--- Entries provided ---

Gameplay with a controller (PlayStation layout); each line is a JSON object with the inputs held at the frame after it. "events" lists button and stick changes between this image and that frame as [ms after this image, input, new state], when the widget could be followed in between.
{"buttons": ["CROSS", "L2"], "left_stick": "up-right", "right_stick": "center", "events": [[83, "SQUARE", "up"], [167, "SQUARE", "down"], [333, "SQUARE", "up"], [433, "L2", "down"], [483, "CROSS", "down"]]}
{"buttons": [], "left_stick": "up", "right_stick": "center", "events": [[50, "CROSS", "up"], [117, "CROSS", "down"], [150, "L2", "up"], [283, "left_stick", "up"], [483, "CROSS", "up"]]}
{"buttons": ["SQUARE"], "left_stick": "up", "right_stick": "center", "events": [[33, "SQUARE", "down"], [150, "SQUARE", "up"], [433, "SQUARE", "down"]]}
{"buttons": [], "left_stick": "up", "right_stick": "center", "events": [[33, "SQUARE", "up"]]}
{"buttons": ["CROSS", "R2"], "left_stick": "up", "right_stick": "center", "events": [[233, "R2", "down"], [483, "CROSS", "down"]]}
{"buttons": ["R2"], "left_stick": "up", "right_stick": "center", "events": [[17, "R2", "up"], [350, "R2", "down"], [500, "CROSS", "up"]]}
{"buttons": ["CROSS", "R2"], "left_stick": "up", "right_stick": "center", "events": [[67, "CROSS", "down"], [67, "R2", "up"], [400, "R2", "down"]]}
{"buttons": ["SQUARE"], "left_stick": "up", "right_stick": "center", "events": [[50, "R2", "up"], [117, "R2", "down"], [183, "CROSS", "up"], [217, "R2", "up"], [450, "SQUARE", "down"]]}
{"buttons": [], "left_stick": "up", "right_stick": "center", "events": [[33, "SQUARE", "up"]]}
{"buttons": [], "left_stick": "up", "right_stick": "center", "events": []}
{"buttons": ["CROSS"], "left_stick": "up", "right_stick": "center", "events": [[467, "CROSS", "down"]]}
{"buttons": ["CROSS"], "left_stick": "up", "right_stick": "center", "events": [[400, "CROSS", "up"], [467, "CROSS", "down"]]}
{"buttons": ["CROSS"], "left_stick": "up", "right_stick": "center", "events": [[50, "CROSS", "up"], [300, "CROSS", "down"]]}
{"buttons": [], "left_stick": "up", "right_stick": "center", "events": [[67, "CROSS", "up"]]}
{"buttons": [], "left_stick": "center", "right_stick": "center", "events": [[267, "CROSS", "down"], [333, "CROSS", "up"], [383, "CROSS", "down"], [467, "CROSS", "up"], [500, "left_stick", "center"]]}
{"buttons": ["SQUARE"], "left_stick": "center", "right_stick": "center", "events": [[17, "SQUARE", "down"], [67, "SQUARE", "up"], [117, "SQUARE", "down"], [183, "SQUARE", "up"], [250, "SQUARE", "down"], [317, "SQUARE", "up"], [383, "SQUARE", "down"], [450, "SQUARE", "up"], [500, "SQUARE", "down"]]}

--- Exercise brief ---
Give back the material above exactly as it was given.

--- Solution to the exercise ---
Gameplay with a controller (PlayStation layout); each line is a JSON object with the inputs held at the frame after it. "events" lists button and stick changes between this image and that frame as [ms after this image, input, new state], when the widget could be followed in between.
{"buttons": ["CROSS", "L2"], "left_stick": "up-right", "right_stick": "center", "events": [[83, "SQUARE", "up"], [167, "SQUARE", "down"], [333, "SQUARE", "up"], [433, "L2", "down"], [483, "CROSS", "down"]]}
{"buttons": [], "left_stick": "up", "right_stick": "center", "events": [[50, "CROSS", "up"], [117, "CROSS", "down"], [150, "L2", "up"], [283, "left_stick", "up"], [483, "CROSS", "up"]]}
{"buttons": ["SQUARE"], "left_stick": "up", "right_stick": "center", "events": [[33, "SQUARE", "down"], [150, "SQUARE", "up"], [433, "SQUARE", "down"]]}
{"buttons": [], "left_stick": "up", "right_stick": "center", "events": [[33, "SQUARE", "up"]]}
{"buttons": ["CROSS", "R2"], "left_stick": "up", "right_stick": "center", "events": [[233, "R2", "down"], [483, "CROSS", "down"]]}
{"buttons": ["R2"], "left_stick": "up", "right_stick": "center", "events": [[17, "R2", "up"], [350, "R2", "down"], [500, "CROSS", "up"]]}
{"buttons": ["CROSS", "R2"], "left_stick": "up", "right_stick": "center", "events": [[67, "CROSS", "down"], [67, "R2", "up"], [400, "R2", "down"]]}
{"buttons": ["SQUARE"], "left_stick": "up", "right_stick": "center", "events": [[50, "R2", "up"], [117, "R2", "down"], [183, "CROSS", "up"], [217, "R2", "up"], [450, "SQUARE", "down"]]}
{"buttons": [], "left_stick": "up", "right_stick": "center", "events": [[33, "SQUARE", "up"]]}
{"buttons": [], "left_stick": "up", "right_stick": "center", "events": []}
{"buttons": ["CROSS"], "left_stick": "up", "right_stick": "center", "events": [[467, "CROSS", "down"]]}
{"buttons": ["CROSS"], "left_stick": "up", "right_stick": "center", "events": [[400, "CROSS", "up"], [467, "CROSS", "down"]]}
{"buttons": ["CROSS"], "left_stick": "up", "right_stick": "center", "events": [[50, "CROSS", "up"], [300, "CROSS", "down"]]}
{"buttons": [], "left_stick": "up", "right_stick": "center", "events": [[67, "CROSS", "up"]]}
{"buttons": [], "left_stick": "center", "right_stick": "center", "events": [[267, "CROSS", "down"], [333, "CROSS", "up"], [383, "CROSS", "down"], [467, "CROSS", "up"], [500, "left_stick", "center"]]}
{"buttons": ["SQUARE"], "left_stick": "center", "right_stick": "center", "events": [[17, "SQUARE", "down"], [67, "SQUARE", "up"], [117, "SQUARE", "down"], [183, "SQUARE", "up"], [250, "SQUARE", "down"], [317, "SQUARE", "up"], [383, "SQUARE", "down"], [450, "SQUARE", "up"], [500, "SQUARE", "down"]]}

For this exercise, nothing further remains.